Learn more about how MIT Admissions is responding to COVID-19 in this blog post from our Dean and new dedicated FAQs.

What if my teachers can’t write letters of recommendation?

We require letters of recommendation from a math/science teacher and from a humanities/social studies teacher. Additionally, a letter is often submitted by a counselor or school official alongside the required Secondary School Report. We have always said that it is most important to get these letters from the people who know you best and can advocate most compellingly on your behalf, whether or not they have taught you the most recently or in the most advanced coursework.

We understand that, under these conditions, your preferred recommenders may be struggling with their own challenges, and may be unable to write you a letter.
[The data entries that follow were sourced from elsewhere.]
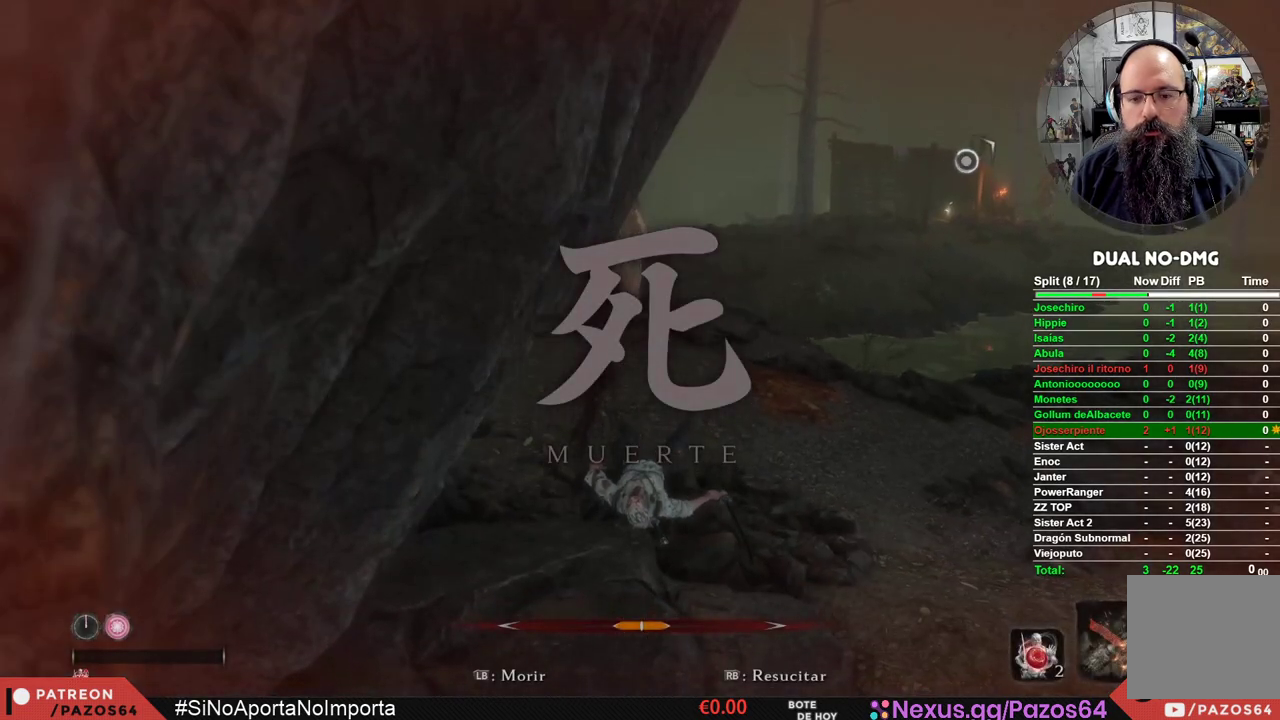
{"buttons": [], "left_stick": "up-right", "right_stick": "center", "events": [[67, "R1", "down"], [200, "R1", "up"], [367, "left_stick", "up-right"]]}
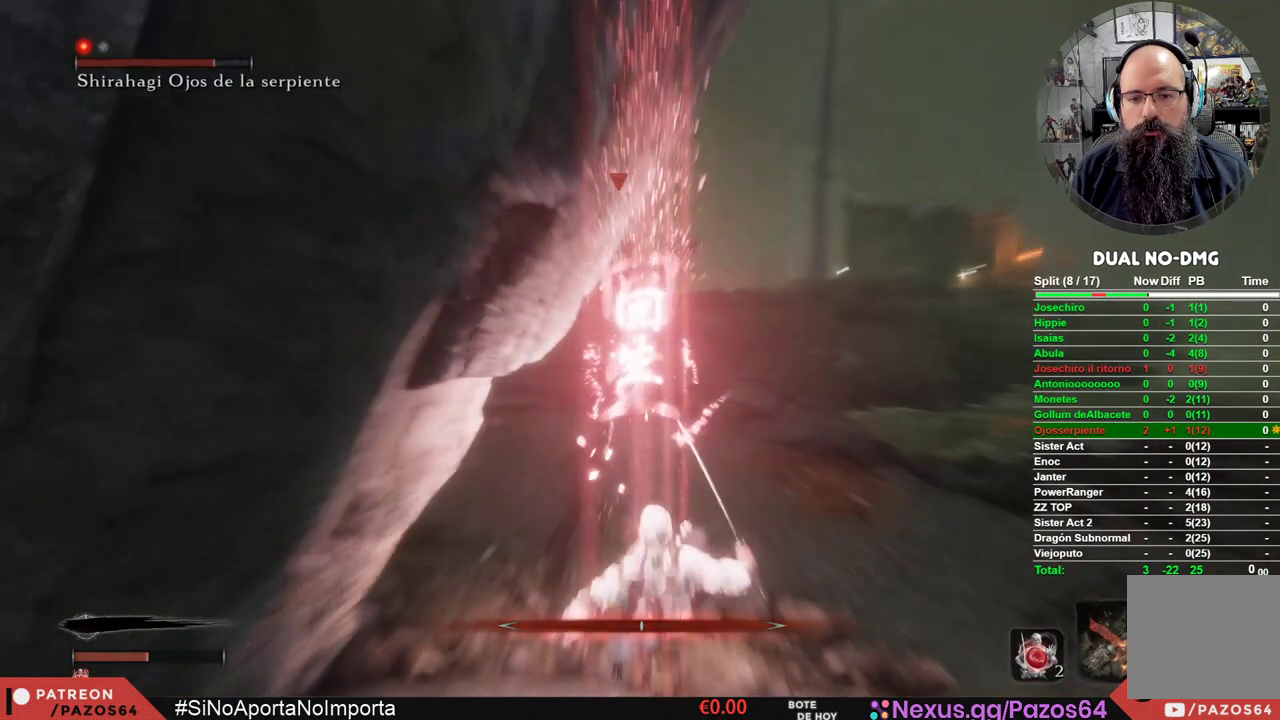
{"buttons": [], "left_stick": "up-right", "right_stick": "center", "events": [[367, "R3", "down"], [467, "R3", "up"]]}
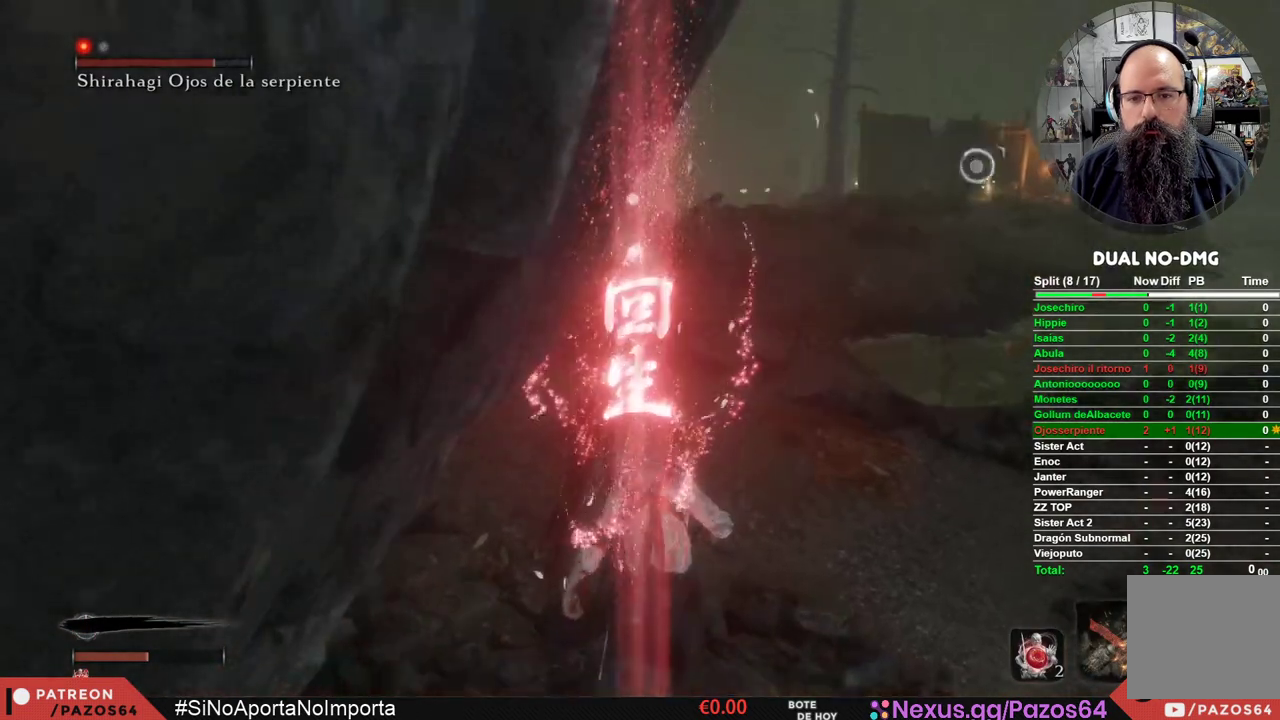
{"buttons": [], "left_stick": "up", "right_stick": "center", "events": [[217, "left_stick", "up"]]}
We encourage you to try to get letters of recommendation from people who can write well on your behalf, or to at least have them fill out the cover sheet component with an abbreviated letter if necessary. But don’t stress about this; as always, students will not be penalized in the application process for disruptions outside of their control, and there will be ample space in the application to explain any issues you may have had in getting your letters.

One thing that teachers can do to help us (and you) is make explicit in their letters any constraints on them that might prevent them from writing a typically strong or knowledgeable letter on your behalf. A few sentences at the top of a letter describing any limited capacity or lack of knowledge due to the pandemic should be sufficient. Feel free to link this FAQ to your teachers when you ask for their letters (which we recommend that you do politely, and early), as well as our other suggestions for writing strong letters.

This FAQ was last updated on 5/26/2020. We will update this and/or other FAQs as events warrant.